**Your objective:**
Look through the records below, and copy out every line that holds the string "fruit".

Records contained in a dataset
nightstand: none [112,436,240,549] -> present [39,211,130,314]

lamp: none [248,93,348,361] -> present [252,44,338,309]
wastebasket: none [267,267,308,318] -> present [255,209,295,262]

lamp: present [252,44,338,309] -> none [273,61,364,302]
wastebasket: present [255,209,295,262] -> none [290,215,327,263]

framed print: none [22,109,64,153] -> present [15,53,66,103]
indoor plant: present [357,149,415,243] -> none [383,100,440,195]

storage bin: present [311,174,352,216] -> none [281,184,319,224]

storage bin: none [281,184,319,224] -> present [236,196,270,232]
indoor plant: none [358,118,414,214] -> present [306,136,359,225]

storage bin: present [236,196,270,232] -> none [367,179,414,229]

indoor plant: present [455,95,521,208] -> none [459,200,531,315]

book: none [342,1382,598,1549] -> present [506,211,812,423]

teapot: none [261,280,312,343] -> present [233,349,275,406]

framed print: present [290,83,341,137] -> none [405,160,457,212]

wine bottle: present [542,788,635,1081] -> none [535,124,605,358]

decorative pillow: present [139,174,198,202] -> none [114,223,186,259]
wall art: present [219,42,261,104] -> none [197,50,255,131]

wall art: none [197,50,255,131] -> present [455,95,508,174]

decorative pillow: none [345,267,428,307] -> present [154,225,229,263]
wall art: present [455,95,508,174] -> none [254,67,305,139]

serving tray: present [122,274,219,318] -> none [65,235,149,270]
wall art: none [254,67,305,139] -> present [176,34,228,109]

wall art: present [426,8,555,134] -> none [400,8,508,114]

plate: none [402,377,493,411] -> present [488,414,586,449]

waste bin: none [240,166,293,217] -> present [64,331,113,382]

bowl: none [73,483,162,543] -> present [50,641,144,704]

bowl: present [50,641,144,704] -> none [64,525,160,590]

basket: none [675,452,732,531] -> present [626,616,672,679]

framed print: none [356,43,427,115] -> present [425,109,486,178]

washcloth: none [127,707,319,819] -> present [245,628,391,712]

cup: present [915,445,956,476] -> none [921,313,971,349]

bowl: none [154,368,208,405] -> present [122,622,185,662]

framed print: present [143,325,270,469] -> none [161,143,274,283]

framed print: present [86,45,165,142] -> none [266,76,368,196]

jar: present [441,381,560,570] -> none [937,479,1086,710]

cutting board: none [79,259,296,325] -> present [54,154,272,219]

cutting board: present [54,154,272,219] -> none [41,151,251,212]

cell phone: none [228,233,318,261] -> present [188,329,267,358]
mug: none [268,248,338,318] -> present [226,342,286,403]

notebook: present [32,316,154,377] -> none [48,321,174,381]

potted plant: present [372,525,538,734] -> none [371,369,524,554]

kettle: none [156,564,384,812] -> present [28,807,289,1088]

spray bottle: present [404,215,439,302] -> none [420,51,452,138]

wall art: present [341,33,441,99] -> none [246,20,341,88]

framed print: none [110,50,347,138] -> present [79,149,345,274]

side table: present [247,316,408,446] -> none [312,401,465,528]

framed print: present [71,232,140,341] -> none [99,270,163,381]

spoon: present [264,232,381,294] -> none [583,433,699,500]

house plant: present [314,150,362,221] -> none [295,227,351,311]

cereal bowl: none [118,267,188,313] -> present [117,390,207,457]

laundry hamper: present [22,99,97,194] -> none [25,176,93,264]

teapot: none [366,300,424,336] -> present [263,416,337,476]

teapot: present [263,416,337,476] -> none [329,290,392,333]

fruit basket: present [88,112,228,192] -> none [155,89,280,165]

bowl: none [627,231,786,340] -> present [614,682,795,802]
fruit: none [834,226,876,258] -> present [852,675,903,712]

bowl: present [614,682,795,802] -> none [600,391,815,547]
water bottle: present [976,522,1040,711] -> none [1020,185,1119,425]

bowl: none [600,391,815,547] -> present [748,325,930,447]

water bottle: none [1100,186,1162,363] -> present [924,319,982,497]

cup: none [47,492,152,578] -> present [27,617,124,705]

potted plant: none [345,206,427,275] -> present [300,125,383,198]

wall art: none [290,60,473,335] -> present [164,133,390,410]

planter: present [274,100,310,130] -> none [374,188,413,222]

**Task response:**
fruit basket: present [88,112,228,192] -> none [155,89,280,165]
fruit: none [834,226,876,258] -> present [852,675,903,712]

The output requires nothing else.